● Input records
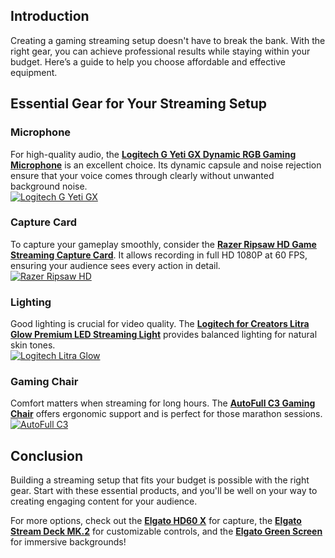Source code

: ## Introduction
Creating a gaming streaming setup doesn't have to break the bank. With the right gear, you can achieve professional results while staying within your budget. Here’s a guide to help you choose affordable and effective equipment.

## Essential Gear for Your Streaming Setup
### Microphone
For high-quality audio, the **[Logitech G Yeti GX Dynamic RGB Gaming Microphone](https://amzn.to/446et4B)** is an excellent choice. Its dynamic capsule and noise rejection ensure that your voice comes through clearly without unwanted background noise.  
[![Logitech G Yeti GX](https://www.gamestreamingsetup.com/logitech-g-yeti-gx.jpg)](https://amzn.to/446et4B)

### Capture Card
To capture your gameplay smoothly, consider the **[Razer Ripsaw HD Game Streaming Capture Card](https://amzn.to/448keyM)**. It allows recording in full HD 1080P at 60 FPS, ensuring your audience sees every action in detail.  
[![Razer Ripsaw HD](https://www.gamestreamingsetup.com/razer-ripsaw-hd.jpg)](https://amzn.to/448keyM)

### Lighting
Good lighting is crucial for video quality. The **[Logitech for Creators Litra Glow Premium LED Streaming Light](https://amzn.to/4l3fnVr)** provides balanced lighting for natural skin tones.  
[![Logitech Litra Glow](https://www.gamestreamingsetup.com/logitech-litra-glow.jpg)](https://amzn.to/4l3fnVr)

### Gaming Chair
Comfort matters when streaming for long hours. The **[AutoFull C3 Gaming Chair](https://amzn.to/3ZkeNtZ)** offers ergonomic support and is perfect for those marathon sessions.  
[![AutoFull C3](https://www.gamestreamingsetup.com/autofull-c3.jpg)](https://amzn.to/3ZkeNtZ)

## Conclusion
Building a streaming setup that fits your budget is possible with the right gear. Start with these essential products, and you'll be well on your way to creating engaging content for your audience. 

For more options, check out the **[Elgato HD60 X](https://amzn.to/4dZtxVc)** for capture, the **[Elgato Stream Deck MK.2](https://amzn.to/43ECm3m)** for customizable controls, and the **[Elgato Green Screen](https://amzn.to/3HMSQxv)** for immersive backgrounds!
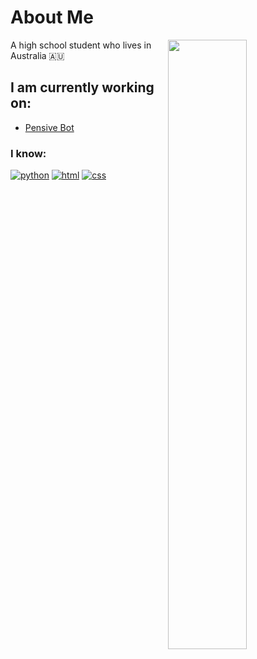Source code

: # About Me

<img width="50%" align="right" src="https://github-readme-stats.vercel.app/api?username=What-Question-Mark&count_private=true&include_all_commits=true&show_icons=true&theme=monokai&hide_border=true">

A high school student who lives in Australia 🇦🇺

## I am currently working on:

- [Pensive Bot](https://discord.gg/2tgnZDbFhP)

### I know:

[![python](https://img.shields.io/badge/-Python-4B8BBE?style=flat)](https://discord.gg/2tgnZDbFhP)
[![html](https://img.shields.io/badge/-HTML-e34c26?style=flat)](https://discord.gg/2tgnZDbFhP)
[![css](https://img.shields.io/badge/-CSS-264de4?style=flat)](https://discord.gg/2tgnZDbFhP)
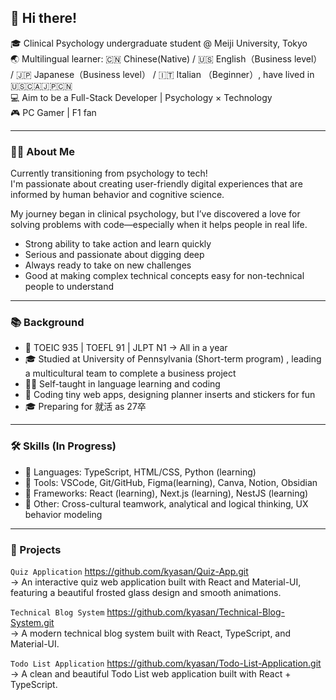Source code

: ## 👋 Hi there!

🎓 Clinical Psychology undergraduate student @ Meiji University, Tokyo  
🌏 Multilingual learner: 🇨🇳 Chinese(Native) / 🇺🇸 English（Business level） / 🇯🇵 Japanese（Business level） / 🇮🇹 Italian （Beginner）, have lived in 🇺🇸🇨🇦🇯🇵🇨🇳  
💻 Aim to be a Full-Stack Developer | Psychology × Technology  
🎮 PC Gamer | F1 fan  


---


### 👩‍💻 About Me

Currently transitioning from psychology to tech!  
I'm passionate about creating user-friendly digital experiences that are informed by human behavior and cognitive science.

My journey began in clinical psychology, but I’ve discovered a love for solving problems with code—especially when it helps people in real life.

  - Strong ability to take action and learn quickly
  - Serious and passionate about digging deep
  - Always ready to take on new challenges
  - Good at making complex technical concepts easy for non-technical people to understand


---


### 📚 Background  

- 📘 TOEIC 935 | TOEFL 91 | JLPT N1 -> All in a year  
- 🎓 Studied at University of Pennsylvania (Short-term program) , leading a multicultural team to complete a business project  
- 👩‍💻 Self-taught in language learning and coding
- 💾 Coding tiny web apps, designing planner inserts and stickers for fun  
- 🎓 Preparing for 就活 as 27卒  


---


### 🛠 Skills (In Progress)

- 💬 Languages: TypeScript, HTML/CSS, Python (learning)
- 🧰 Tools: VSCode, Git/GitHub, Figma(learning), Canva, Notion, Obsidian  
- 🔧 Frameworks: React (learning), Next.js (learning), NestJS (learning)  
- 🧠 Other: Cross-cultural teamwork, analytical and logical thinking, UX behavior modeling


---


### 📌 Projects

`Quiz Application` https://github.com/kyasan/Quiz-App.git  
  → An interactive quiz web application built with React and Material-UI, featuring a beautiful frosted glass design and smooth animations.

`Technical Blog System` https://github.com/kyasan/Technical-Blog-System.git  
  → A modern technical blog system built with React, TypeScript, and Material-UI.

`Todo List Application` https://github.com/kyasan/Todo-List-Application.git  
  → A clean and beautiful Todo List web application built with React + TypeScript.  

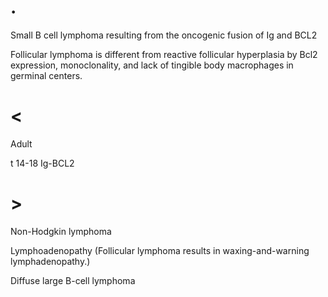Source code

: # .

Small B cell lymphoma resulting from the oncogenic fusion of Ig and BCL2

Follicular lymphoma is different from reactive follicular hyperplasia by Bcl2 expression, monoclonality, and lack of tingible body macrophages in germinal centers.

# <

Adult

t 14-18 Ig-BCL2

# >

Non-Hodgkin lymphoma

Lymphoadenopathy (Follicular lymphoma results in waxing-and-warning lymphadenopathy.)

Diffuse large B-cell lymphoma
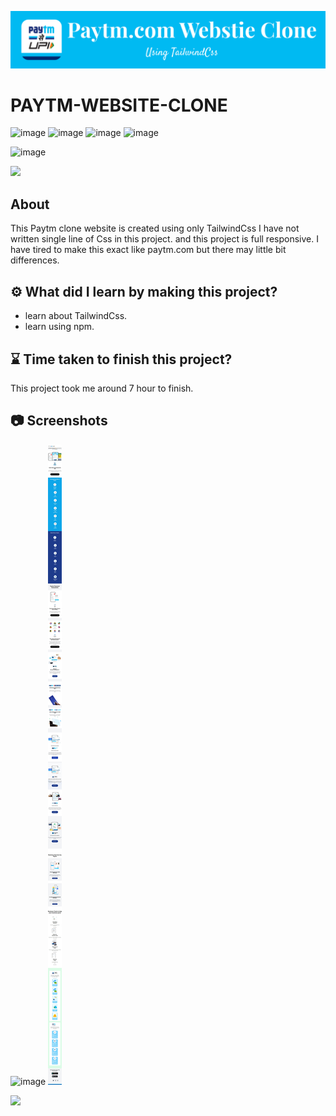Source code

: ![image](./screenshot/banner.png)

# PAYTM-WEBSITE-CLONE

![image](https://img.shields.io/badge/iNeuron-Full--Stack%20JavaScript%20Web%20Development%20Course-blue)
![image](https://img.shields.io/badge/Hitesh%20Choudhry-LOC-brightgreen)
![image](https://img.shields.io/badge/HTML-CSS-orange)
![image](https://img.shields.io/badge/Project-PAYTM-blue)

![image](https://img.shields.io/badge/BHASKAR-SAHU-blue)

[<img src= "https://img.shields.io/badge/projcet live link-10b?style=for-the-badge&logo=&logoColor=white" />](https://fsjs-ineuron-paytm-website-clone.netlify.app/)

## About

This Paytm clone website is created using only TailwindCss I have not written single line of Css in this project. and this project is full responsive. I have tired to make this exact like paytm.com but there may little bit differences.

## ⚙️ What did I learn by making this project?

-   learn about TailwindCss.
-   learn using npm.

## ⌛ Time taken to finish this project?

This project took me around 7 hour to finish.

## 📷 Screenshots

![image](./screenshot/screenshot.png)
![image](./screenshot/screenshot-1.png)

[<img src= "https://img.shields.io/badge/PROJCET LINK-1DA55F?style=for-the-badge&logo=&logoColor=white" />](https://fsjs-ineuron-paytm-website-clone.netlify.app/)
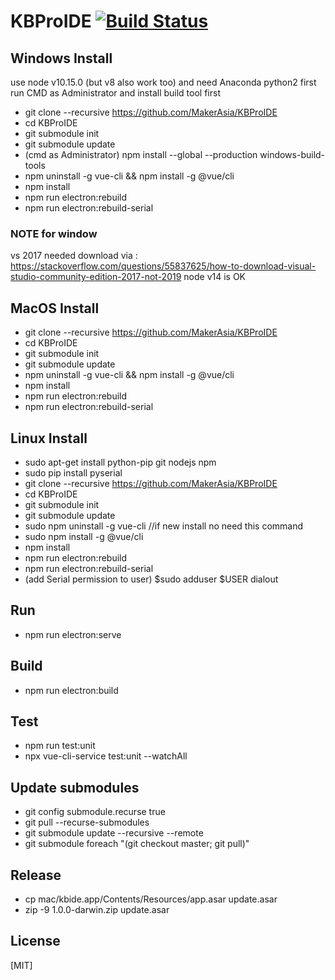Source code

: 
# KBProIDE [![Build Status](https://travis-ci.com/MakerAsia/KBProIDE.svg?branch=master)](https://travis-ci.com/MakerAsia/KBProIDE)

## Windows Install
use node v10.15.0 (but v8 also work too) and need Anaconda python2
first run CMD as Administrator and install build tool first 
- git clone --recursive https://github.com/MakerAsia/KBProIDE
- cd KBProIDE 
- git submodule init
- git submodule update
- (cmd as Administrator) npm install --global --production windows-build-tools
- npm uninstall -g vue-cli && npm install -g @vue/cli
- npm install
- npm run electron:rebuild
- npm run electron:rebuild-serial

### NOTE for window
vs 2017 needed download via : https://stackoverflow.com/questions/55837625/how-to-download-visual-studio-community-edition-2017-not-2019
node v14 is OK

## MacOS Install
- git clone --recursive https://github.com/MakerAsia/KBProIDE
- cd KBProIDE 
- git submodule init
- git submodule update
- npm uninstall -g vue-cli && npm install -g @vue/cli
- npm install
- npm run electron:rebuild
- npm run electron:rebuild-serial

## Linux Install
- sudo apt-get install python-pip git nodejs npm
- sudo pip install pyserial
- git clone --recursive https://github.com/MakerAsia/KBProIDE
- cd KBProIDE 
- git submodule init
- git submodule update
- sudo npm uninstall -g vue-cli //if new install no need this command
- sudo npm install -g @vue/cli
- npm install
- npm run electron:rebuild
- npm run electron:rebuild-serial
- (add Serial permission to user) $sudo adduser $USER dialout
## Run
- npm run electron:serve

## Build
- npm run electron:build

## Test
- npm run test:unit
- npx vue-cli-service test:unit --watchAll

## Update submodules
- git config submodule.recurse true
- git pull --recurse-submodules
- git submodule update --recursive --remote
- git submodule foreach "(git checkout master; git pull)"

## Release
- cp mac/kbide.app/Contents/Resources/app.asar update.asar
- zip -9 1.0.0-darwin.zip update.asar


## License

[MIT]
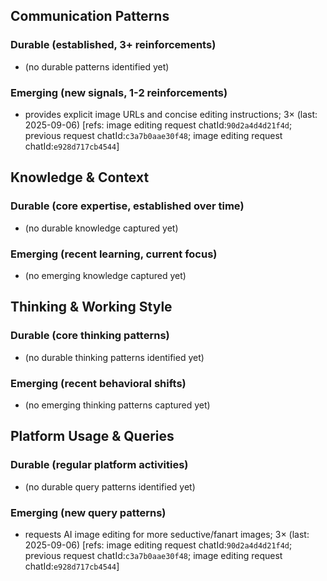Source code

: ## Communication Patterns
### Durable (established, 3+ reinforcements)
- (no durable patterns identified yet)

### Emerging (new signals, 1-2 reinforcements)
- provides explicit image URLs and concise editing instructions; 3× (last: 2025-09-06) [refs: image editing request chatId:`90d2a4d4d21f4d`; previous request chatId:`c3a7b0aae30f48`; image editing request chatId:`e928d717cb4544`]

## Knowledge & Context
### Durable (core expertise, established over time)
- (no durable knowledge captured yet)

### Emerging (recent learning, current focus)
- (no emerging knowledge captured yet)

## Thinking & Working Style
### Durable (core thinking patterns)
- (no durable thinking patterns identified yet)

### Emerging (recent behavioral shifts)
- (no emerging thinking patterns captured yet)

## Platform Usage & Queries
### Durable (regular platform activities)
- (no durable query patterns identified yet)

### Emerging (new query patterns)
- requests AI image editing for more seductive/fanart images; 3× (last: 2025-09-06) [refs: image editing request chatId:`90d2a4d4d21f4d`; previous request chatId:`c3a7b0aae30f48`; image editing request chatId:`e928d717cb4544`]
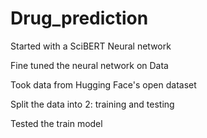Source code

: # Drug_prediction

Started with a SciBERT Neural network

Fine tuned the neural network on Data

Took data from Hugging Face's open dataset

Split the data into 2: training and testing

Tested the train model
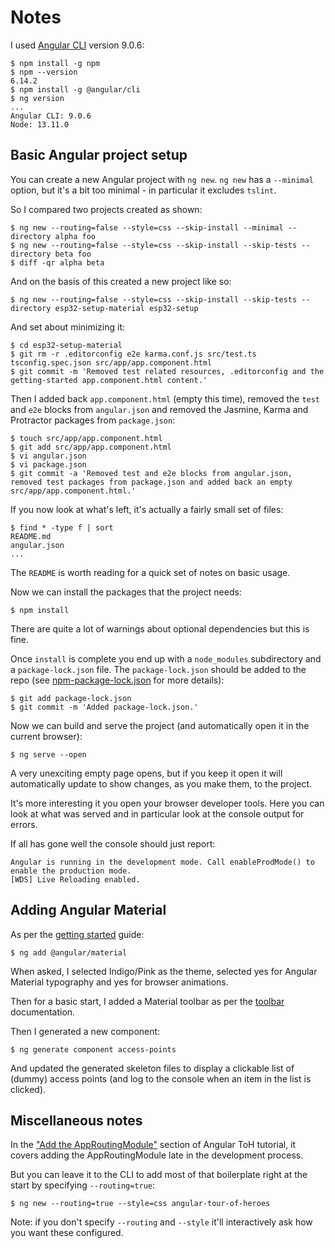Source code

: Notes
=====

I used [Angular CLI](https://cli.angular.io/) version 9.0.6:

    $ npm install -g npm
    $ npm --version
    6.14.2
    $ npm install -g @angular/cli
    $ ng version
    ...
    Angular CLI: 9.0.6
    Node: 13.11.0

Basic Angular project setup
---------------------------

You can create a new Angular project with `ng new`. `ng new` has a `--minimal` option, but it's a bit too minimal - in particular it excludes `tslint`.

So I compared two projects created as shown:

    $ ng new --routing=false --style=css --skip-install --minimal --directory alpha foo
    $ ng new --routing=false --style=css --skip-install --skip-tests --directory beta foo
    $ diff -qr alpha beta

And on the basis of this created a new project like so:

    $ ng new --routing=false --style=css --skip-install --skip-tests --directory esp32-setup-material esp32-setup

And set about minimizing it:

    $ cd esp32-setup-material
    $ git rm -r .editorconfig e2e karma.conf.js src/test.ts tsconfig.spec.json src/app/app.component.html
    $ git commit -m 'Removed test related resources, .editorconfig and the getting-started app.component.html content.'

Then I added back `app.component.html` (empty this time), removed the `test` and `e2e` blocks from `angular.json` and removed the Jasmine, Karma and Protractor packages from `package.json`:

    $ touch src/app/app.component.html
    $ git add src/app/app.component.html
    $ vi angular.json
    $ vi package.json 
    $ git commit -a 'Removed test and e2e blocks from angular.json, removed test packages from package.json and added back an empty src/app/app.component.html.'

If you now look at what's left, it's actually a fairly small set of files:

    $ find * -type f | sort
    README.md
    angular.json
    ...

The `README` is worth reading for a quick set of notes on basic usage.

Now we can install the packages that the project needs:

    $ npm install

There are quite a lot of warnings about optional dependencies but this is fine.

Once `install` is complete you end up with a `node_modules` subdirectory and a `package-lock.json` file. The `package-lock.json` should be added to the repo (see [npm-package-lock.json](https://docs.npmjs.com/configuring-npm/package-lock-json.html) for more details):

    $ git add package-lock.json 
    $ git commit -m 'Added package-lock.json.'

Now we can build and serve the project (and automatically open it in the current browser):

    $ ng serve --open

A very unexciting empty page opens, but if you keep it open it will automatically update to show changes, as you make them, to the project.

It's more interesting it you open your browser developer tools. Here you can look at what was served and in particular look at the console output for errors.

If all has gone well the console should just report:

    Angular is running in the development mode. Call enableProdMode() to enable the production mode.
    [WDS] Live Reloading enabled.

Adding Angular Material
-----------------------

As per the [getting started](https://material.angular.io/guide/getting-started) guide:

    $ ng add @angular/material

When asked, I selected Indigo/Pink as the theme, selected yes for Angular Material typography and yes for browser animations.

Then for a basic start, I added a Material toolbar as per the [toolbar](https://material.angular.io/components/toolbar) documentation.

Then I generated a new component:

    $ ng generate component access-points

And updated the generated skeleton files to display a clickable list of (dummy) access points (and log to the console when an item in the list is clicked).

Miscellaneous notes
-------------------

In the ["Add the AppRoutingModule"](https://angular.io/tutorial/toh-pt5#add-the-approutingmodule) section of Angular ToH tutorial, it covers adding the AppRoutingModule late in the development process.
  
But you can leave it to the CLI to add most of that boilerplate right at the start by specifying `--routing=true`:

    $ ng new --routing=true --style=css angular-tour-of-heroes

Note: if you don't specify `--routing` and `--style` it'll interactively ask how you want these configured.

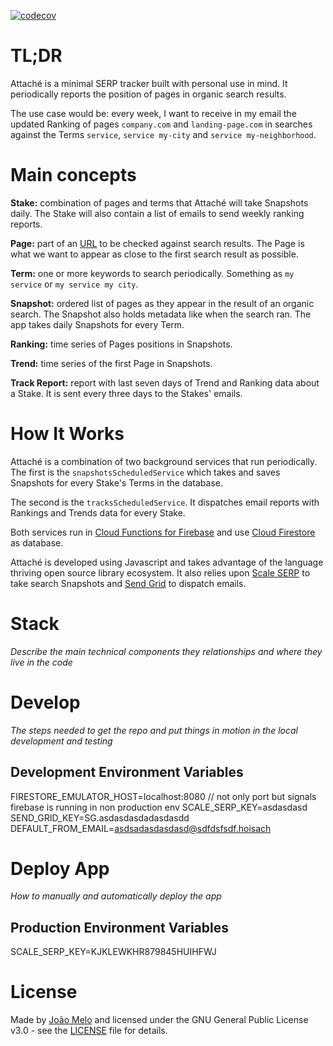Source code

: [![codecov](https://codecov.io/gh/joaomelo/attache/branch/main/graph/badge.svg?token=9H7SY34E7I)](https://codecov.io/gh/joaomelo/attache)

# TL;DR

Attaché is a minimal SERP tracker built with personal use in mind. It periodically reports the position of pages in organic search results.

The use case would be: every week, I want to receive in my email the updated Ranking of pages `company.com` and `landing-page.com` in searches against the Terms `service`, `service my-city` and `service my-neighborhood`.

# Main concepts

**Stake:** combination of pages and terms that Attaché will take Snapshots daily. The Stake will also contain a list of emails to send weekly ranking reports.

**Page:** part of an [URL](https://en.wikipedia.org/wiki/URL) to be checked against search results. The Page is what we want to appear as close to the first search result as possible.

**Term:** one or more keywords to search periodically. Something as `my service` or `my service my city`.

**Snapshot:** ordered list of pages as they appear in the result of an organic search. The Snapshot also holds metadata like when the search ran. The app takes daily Snapshots for every Term.

**Ranking:** time series of Pages positions in Snapshots. 

**Trend:** time series of the first Page in Snapshots. 

**Track Report:** report with last seven days of Trend and Ranking data about a Stake. It is sent every three days to the Stakes' emails.

# How It Works

Attaché is a combination of two background services that run periodically. The first is the `snapshotsScheduledService` which takes and saves Snapshots for every Stake's Terms in the database.

The second is the `tracksScheduledService`. It dispatches email reports with Rankings and Trends data for every Stake.

Both services run in [Cloud Functions for Firebase](https://firebase.google.com/docs/functions) and use [Cloud Firestore](https://firebase.google.com/docs/firestore) as database. 

Attaché is developed using Javascript and takes advantage of the language thriving open source library ecosystem. It also relies upon [Scale SERP](https://www.scaleserp.com/) to take search Snapshots and [Send Grid](https://sendgrid.com/) to dispatch emails. 

# Stack

*Describe the main technical components they relationships and where they live in the code*

# Develop

*The steps needed to get the repo and put things in motion in the local development and testing*

## Development Environment Variables
FIRESTORE_EMULATOR_HOST=localhost:8080 // not only port but signals firebase is running in non production env
SCALE_SERP_KEY=asdasdasd
SEND_GRID_KEY=SG.asdasdasdadasdasdd
DEFAULT_FROM_EMAIL=asdsadasdasdasd@sdfdsfsdf.hoisach

# Deploy App

*How to manually and automatically deploy the app*

## Production Environment Variables
SCALE_SERP_KEY=KJKLEWKHR879845HUIHFWJ

# License
Made by [João Melo](https://twitter.com/joaomeloplus) and licensed under the GNU General Public License v3.0 - see the [LICENSE](LICENSE) file for details.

● What you need to do
Where the listing above has a line with "install -g @angular/cli", start there, and output every line exactly through the line with "--directory alpha foo", which is also included.

● Finished task
    $ npm install -g @angular/cli
    $ ng version
    ...
    Angular CLI: 9.0.6
    Node: 13.11.0

Basic Angular project setup
---------------------------

You can create a new Angular project with `ng new`. `ng new` has a `--minimal` option, but it's a bit too minimal - in particular it excludes `tslint`.

So I compared two projects created as shown:

    $ ng new --routing=false --style=css --skip-install --minimal --directory alpha foo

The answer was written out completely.